WORK TO COMPLETE -> The word to find is "down". Copy each line of the material that contains it.

PROVIDED MATERIAL ->
- - - -
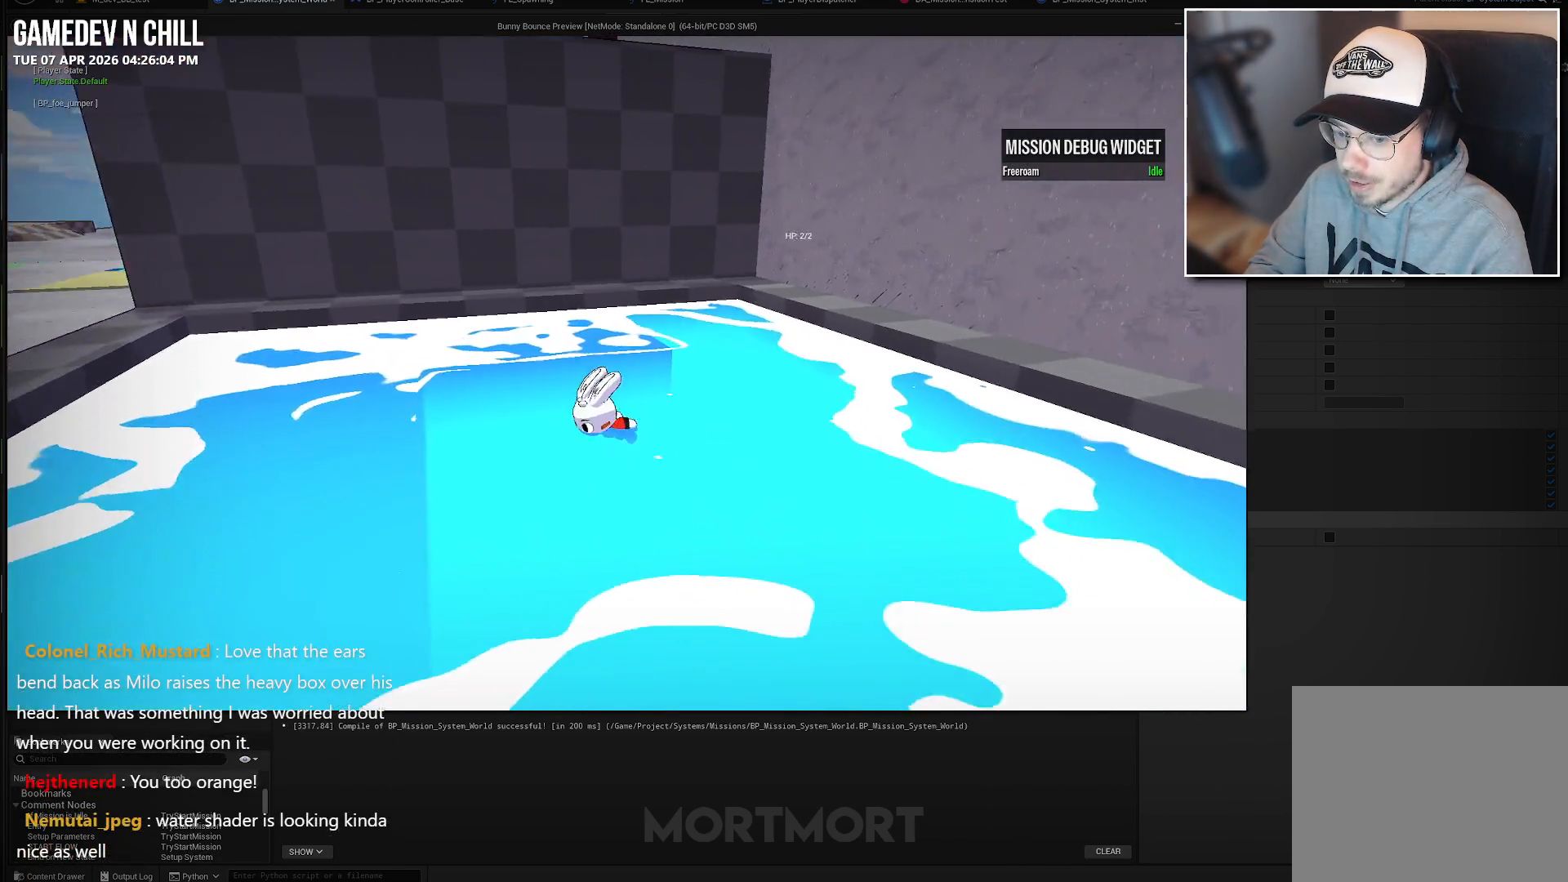
{"buttons": [], "left_stick": "down", "right_stick": "center", "events": [[433, "left_stick", "down"]]}
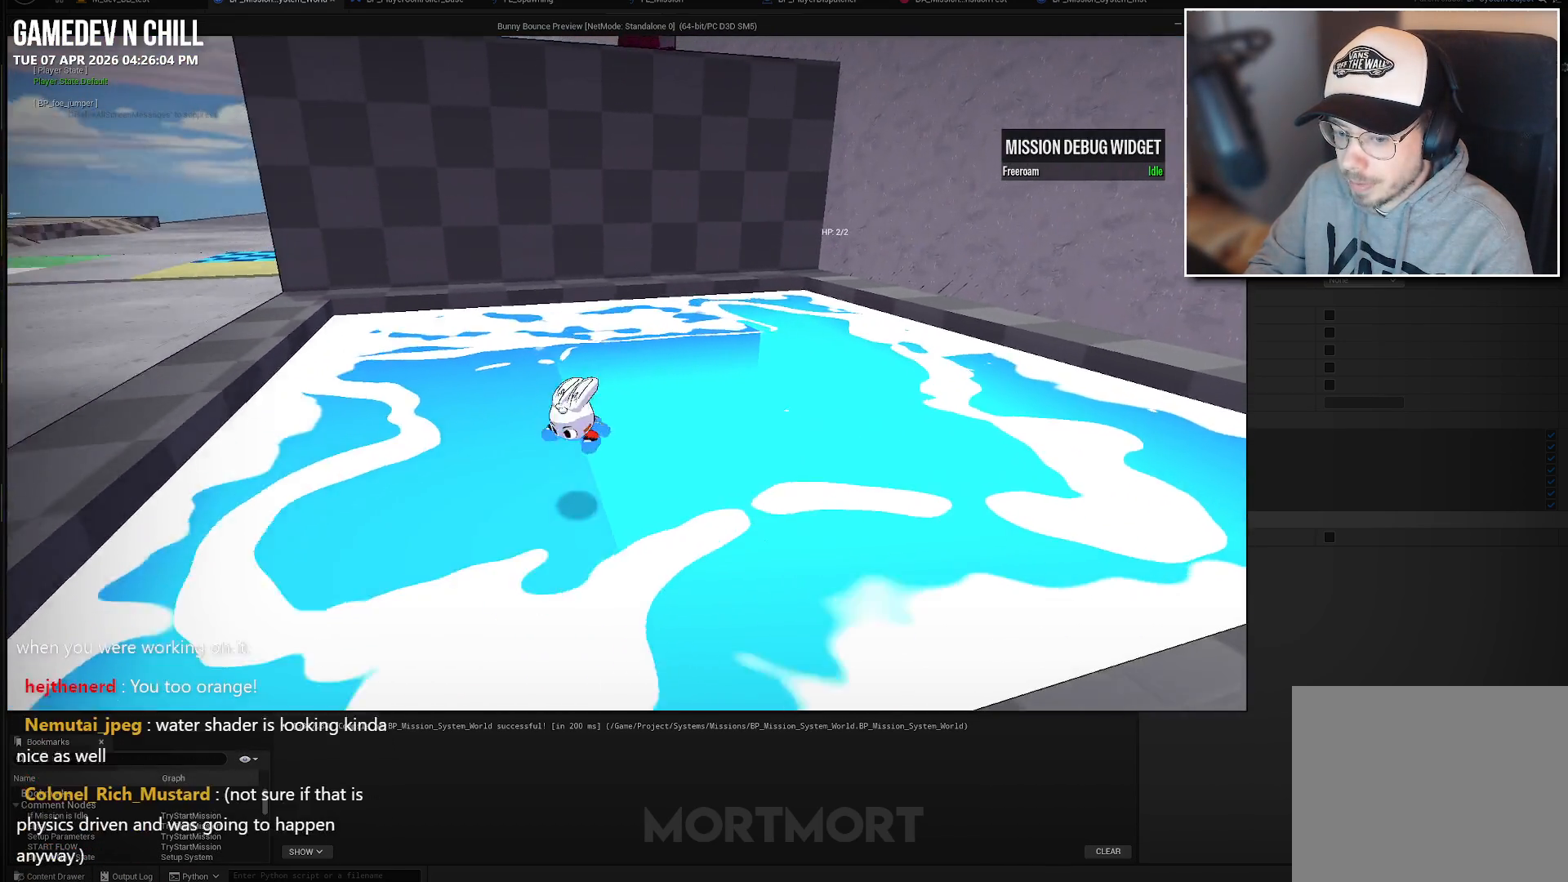
{"buttons": [], "left_stick": "up-right", "right_stick": "center", "events": [[17, "left_stick", "down-right"], [83, "left_stick", "right"], [250, "left_stick", "up-right"]]}
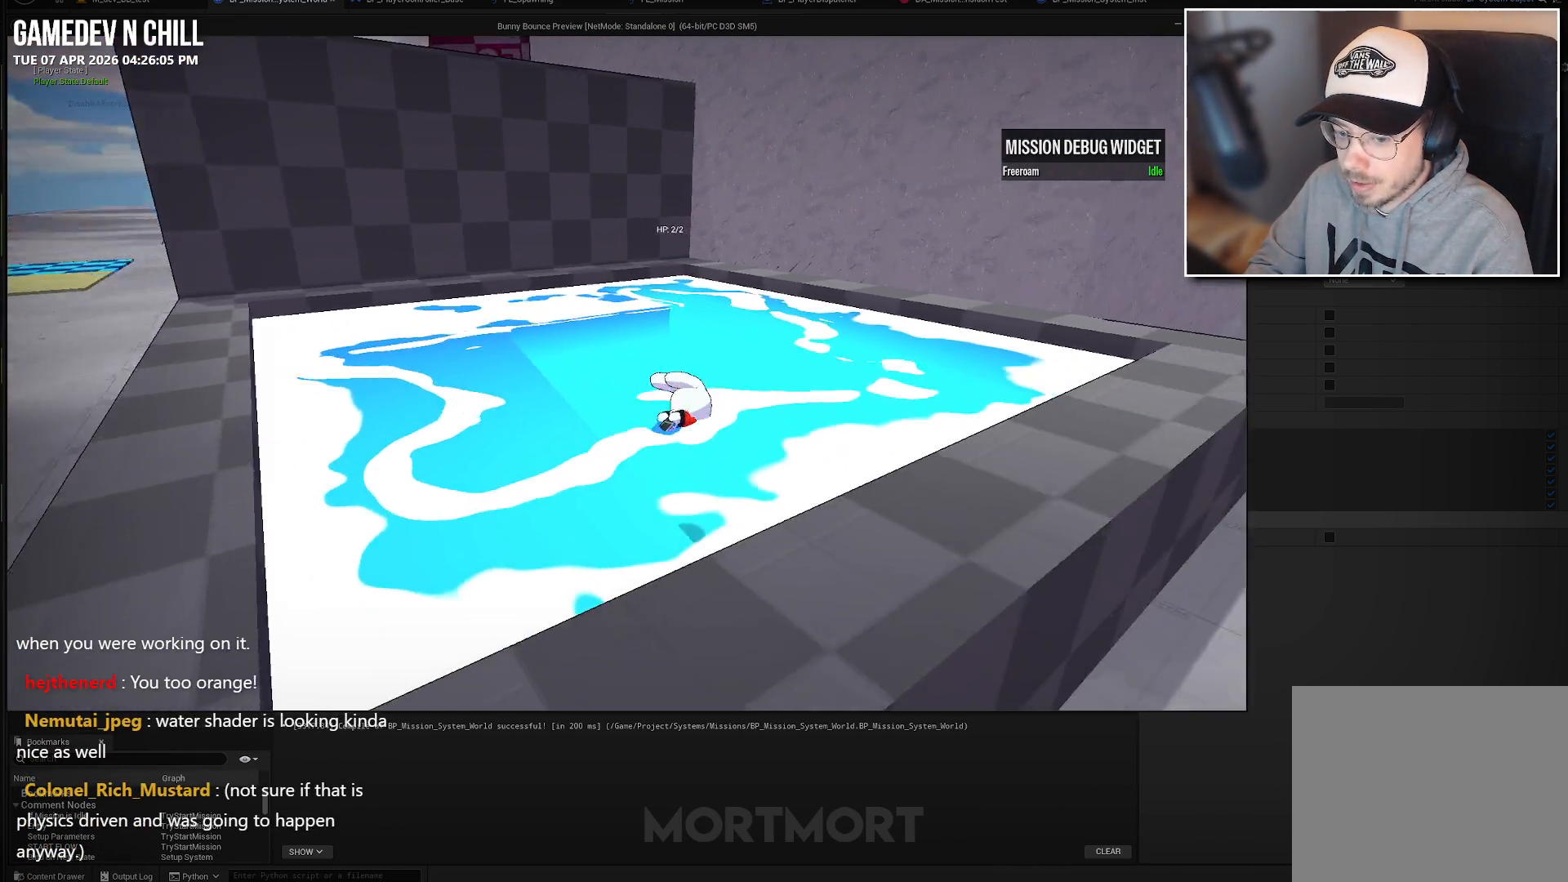
{"buttons": [], "left_stick": "up", "right_stick": "center", "events": [[117, "left_stick", "up"]]}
- - - -
SOLUTION FOR THIS TASK ->
{"buttons": [], "left_stick": "down", "right_stick": "center", "events": [[433, "left_stick", "down"]]}
{"buttons": [], "left_stick": "up-right", "right_stick": "center", "events": [[17, "left_stick", "down-right"], [83, "left_stick", "right"], [250, "left_stick", "up-right"]]}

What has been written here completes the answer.